Human-centered AI leadership addresses this risk by fostering diverse decision-making forums, stress-testing AI outputs, and encouraging open challenges from employees across levels and functions. Leaders who model humility acknowledging where they might be wrong create an environment where biases can be surfaced and corrected before they scale.

Also Read: How GCCs Are Quietly Powering Global Tech Strategy

Balancing Machine-Driven Speed with Human Creativity

As AI takes on more cognitive functions, GCC leaders must evolve beyond traditional management skills and embrace new leadership capabilities that balance machine-driven efficiency with distinctly human strengths. Every leader must develop at least a high-level understanding of AI’s architecture, opportunities, and limitations. This knowledge is essential to navigate trade-offs, make informed decisions, and engage confidently in AI-driven transformation.

Equally important is adaptive risk-taking. GCC leaders must be willing to experiment with emerging technologies, evaluate their pros and cons, and adapt quickly without being paralyzed by fear of disruption. Partnerships with startups, academia, and global teams play a critical role here, allowing GCCs to stay at the forefront of innovation while continuously refreshing skills and capabilities across the workforce.

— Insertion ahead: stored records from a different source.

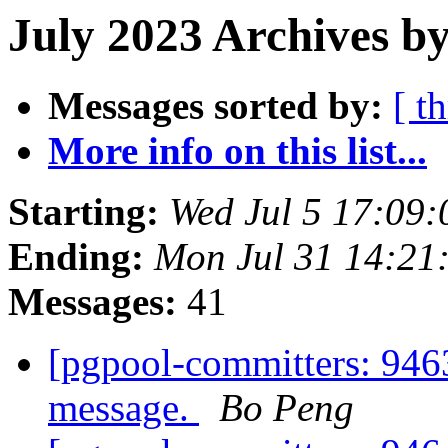
July 2023 Archives by
Messages sorted by:
[ t
More info on this list...
Starting:
Wed Jul 5 17:09:
Ending:
Mon Jul 31 14:21
Messages:
41
[pgpool-committers: 9463
message.
Bo Peng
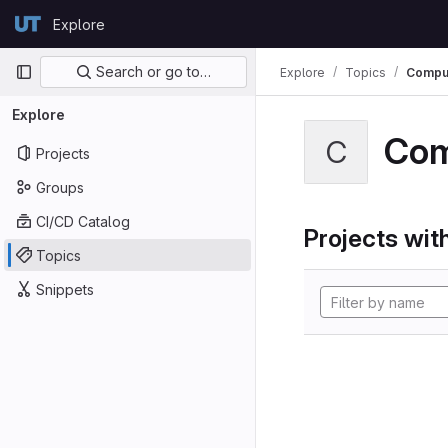
Skip to content
Explore
GitLab
Primary navigation
Search or go to…
Explore
Topics
Comput
Explore
Com
C
Projects
Groups
CI/CD Catalog
Projects with
Topics
Snippets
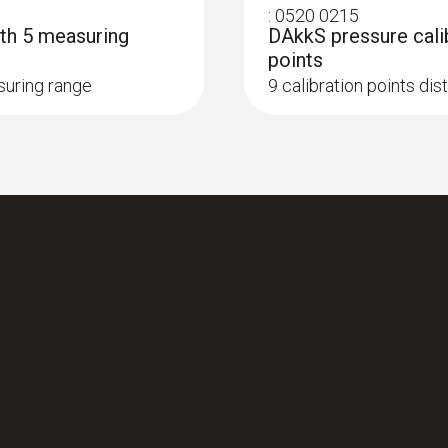
:
0520 0215
ith 5 measuring
DAkkS pressure calib
points
asuring range
9 calibration points di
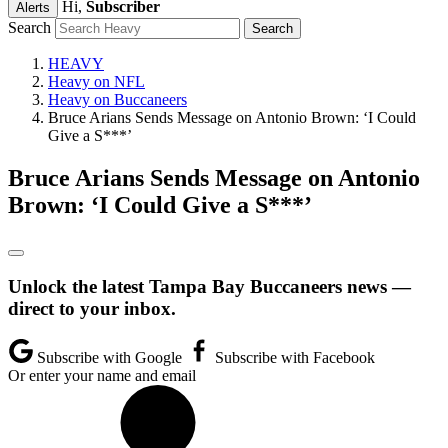
Hi,
Subscriber
Alerts
Search
HEAVY
Heavy on NFL
Heavy on Buccaneers
Bruce Arians Sends Message on Antonio Brown: ‘I Could
Give a S***’
Bruce Arians Sends Message on Antonio
Brown: ‘I Could Give a S***’
Unlock the latest Tampa Bay Buccaneers news —
direct to your inbox.
Subscribe with Google
Subscribe with Facebook
Or enter your name and email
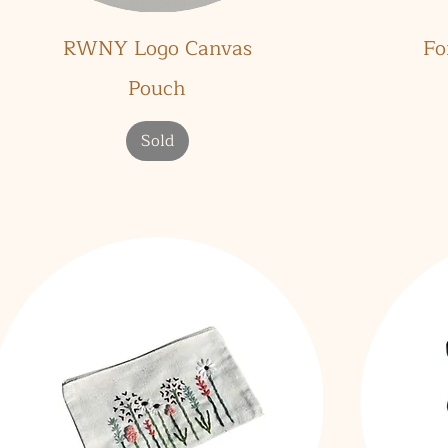
Quick View
RWNY Logo Canvas
Fo
Pouch
Sold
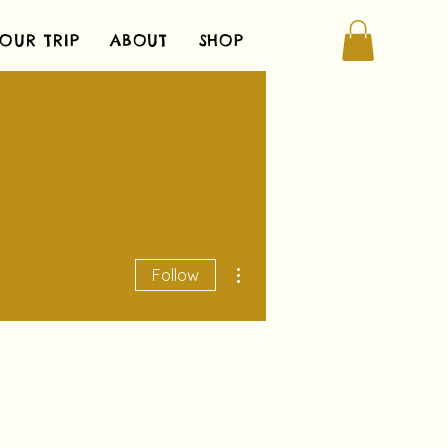
OUR TRIP
ABOUT
SHOP
More actions
Follow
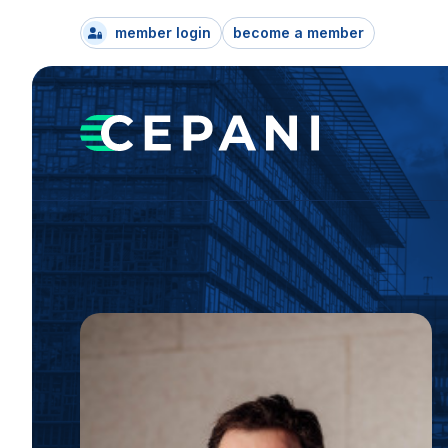
member login
become a member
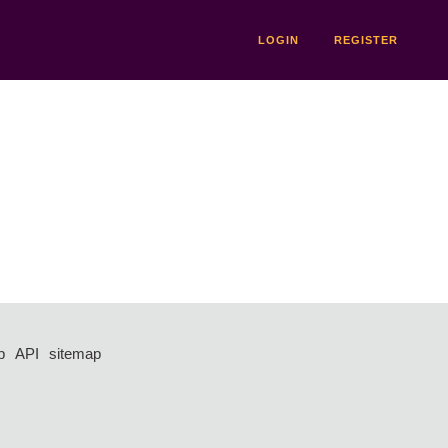
LOGIN
REGISTER
p
API
sitemap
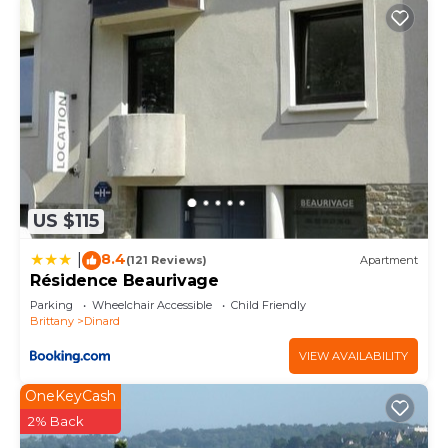
US $115
8.4
|
(121 Reviews)
Apartment
Résidence Beaurivage
Parking
Wheelchair Accessible
Child Friendly
Brittany
Dinard
VIEW AVAILABILITY
OneKeyCash
2% Back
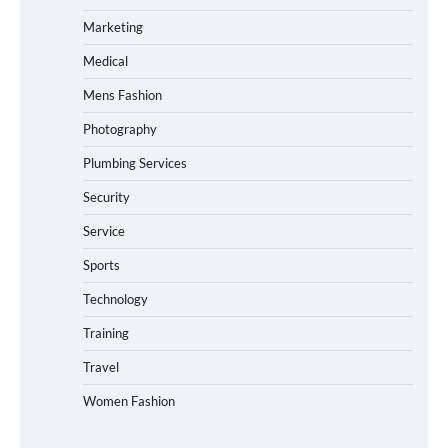
Marketing
Medical
Mens Fashion
Photography
Plumbing Services
Security
Service
Sports
Technology
Training
Travel
Women Fashion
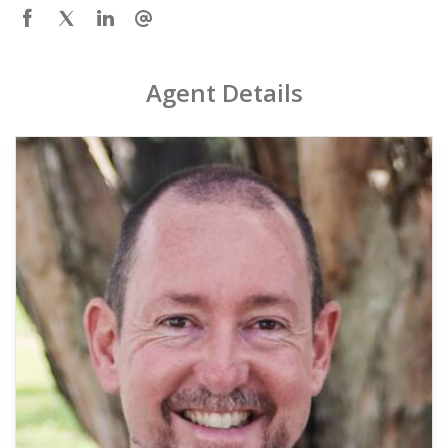
Agent Details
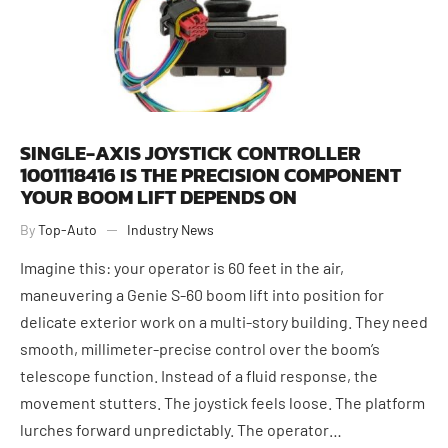
SINGLE-AXIS JOYSTICK CONTROLLER
1001118416 IS THE PRECISION COMPONENT
YOUR BOOM LIFT DEPENDS ON
By
Top-Auto
Industry News
Imagine this: your operator is 60 feet in the air,
maneuvering a Genie S-60 boom lift into position for
delicate exterior work on a multi-story building. They need
smooth, millimeter-precise control over the boom’s
telescope function. Instead of a fluid response, the
movement stutters. The joystick feels loose. The platform
June 1, 2026
lurches forward unpredictably. The operator…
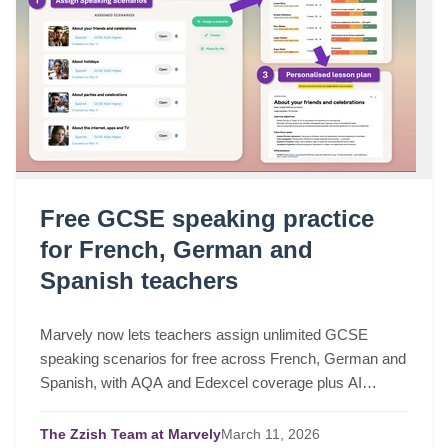
Free GCSE speaking practice
for French, German and
Spanish teachers
Marvely now lets teachers assign unlimited GCSE
speaking scenarios for free across French, German and
Spanish, with AQA and Edexcel coverage plus AI
lesson plans based on real class performance.
The Zzish Team at Marvely
March
11,
2026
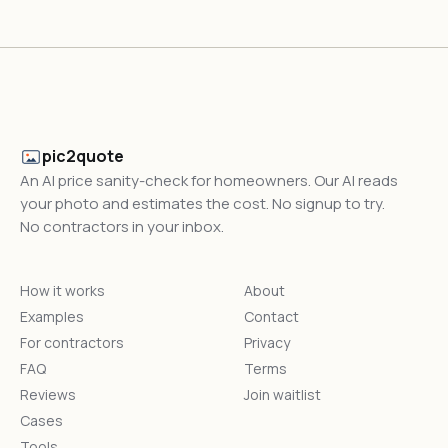
pic2quote
An AI price sanity-check for homeowners. Our AI reads
your photo and estimates the cost. No signup to try.
No contractors in your inbox.
How it works
About
Examples
Contact
For contractors
Privacy
FAQ
Terms
Reviews
Join waitlist
Cases
Tools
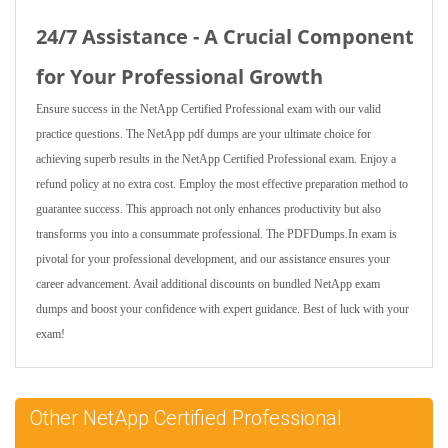
24/7 Assistance - A Crucial Component
for Your Professional Growth
Ensure success in the NetApp Certified Professional exam with our valid
practice questions. The NetApp pdf dumps are your ultimate choice for
achieving superb results in the NetApp Certified Professional exam. Enjoy a
refund policy at no extra cost. Employ the most effective preparation method to
guarantee success. This approach not only enhances productivity but also
transforms you into a consummate professional. The PDFDumps.In exam is
pivotal for your professional development, and our assistance ensures your
career advancement. Avail additional discounts on bundled NetApp exam
dumps and boost your confidence with expert guidance. Best of luck with your
exam!
Other NetApp Certified Professional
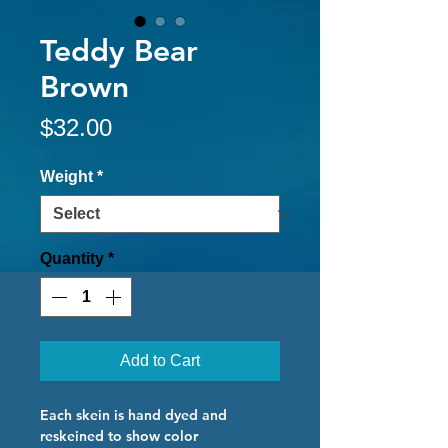
Teddy Bear
Brown
Price
$32.00
Weight
*
Quantity
*
Add to Cart
Each skein is hand dyed and
reskeined to show color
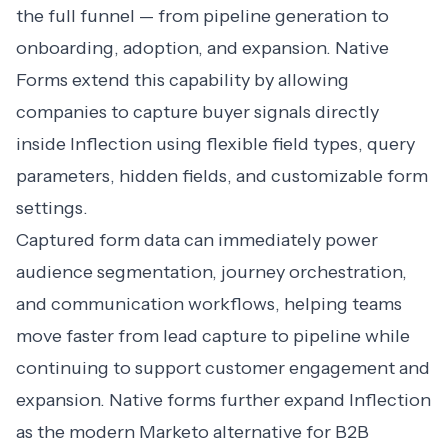
the full funnel — from pipeline generation to
onboarding, adoption, and expansion. Native
Forms extend this capability by allowing
companies to capture buyer signals directly
inside Inflection using flexible field types, query
parameters, hidden fields, and customizable form
settings.
Captured form data can immediately power
audience segmentation, journey orchestration,
and communication workflows, helping teams
move faster from lead capture to pipeline while
continuing to support customer engagement and
expansion. Native forms further expand Inflection
as the modern Marketo alternative for B2B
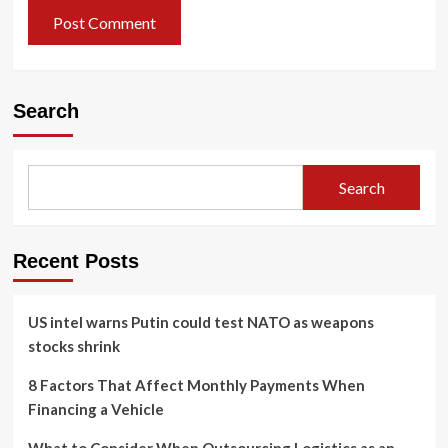
Search
Search
Recent Posts
US intel warns Putin could test NATO as weapons
stocks shrink
8 Factors That Affect Monthly Payments When
Financing a Vehicle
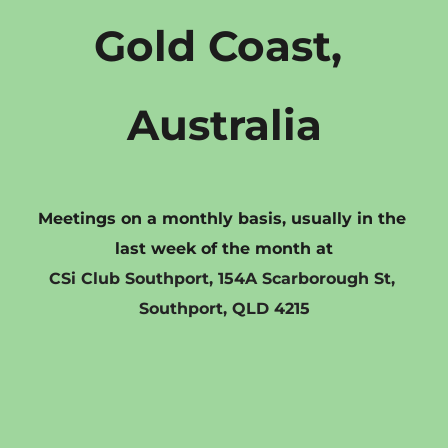
Gold Coast, 
Australia
Meetings on a monthly basis, usually in the 
last week of the month at
CSi Club Southport, 154A Scarborough St, 
Southport, QLD 4215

The leadership quality that will differentiate the best from the rest is empathetic foresight. As AI changes the nature of work, leaders must anticipate human concerns such as job displacement, erosion of creativity, or fear of irrelevance. By addressing these proactively through reskilling pathways, transparent communication, and recognition of uniquely human contributions leaders can preserve trust and foster creativity even in highly automated environments.

Cultural Reinvention Through AI

As GCCs scale, the pressure from parent organizations is shifting from efficiency toward strategic decision-making and innovation. Leaders cannot view AI integration purely as a technical rollout they must approach it as a cultural reinvention of work. The true competitive advantage will not come from speed alone, but from the ability to embed AI in a way that amplifies human strengths such as trust, collaboration, and creativity.

Trust becomes a strategic asset in this journey trust in data, in AI systems, and most importantly, in leadership. Building this trust requires transparency in how AI is used, clarity on its limitations, and consistent communication about its role in decision-making. Collaboration becomes a competitive edge when leaders encourage human-AI teaming rather than substitution. By positioning AI as a collaborator, employees are empowered to focus on problem-solving, storytelling, and creativity while machines handle scale, speed, and pattern recognition.

Looking Ahead

When leaders embrace this mindset, AI integration moves beyond automation and efficiency into the realm of cultural reinvention. It creates organizations where human creativity is unleashed, innovation thrives, and competitive advantage is sustained. Far from slowing down the race for adoption, this balance between machine-driven speed and human-centered strengths allows GCCs to scale AI in ways that are both fast and future-proof.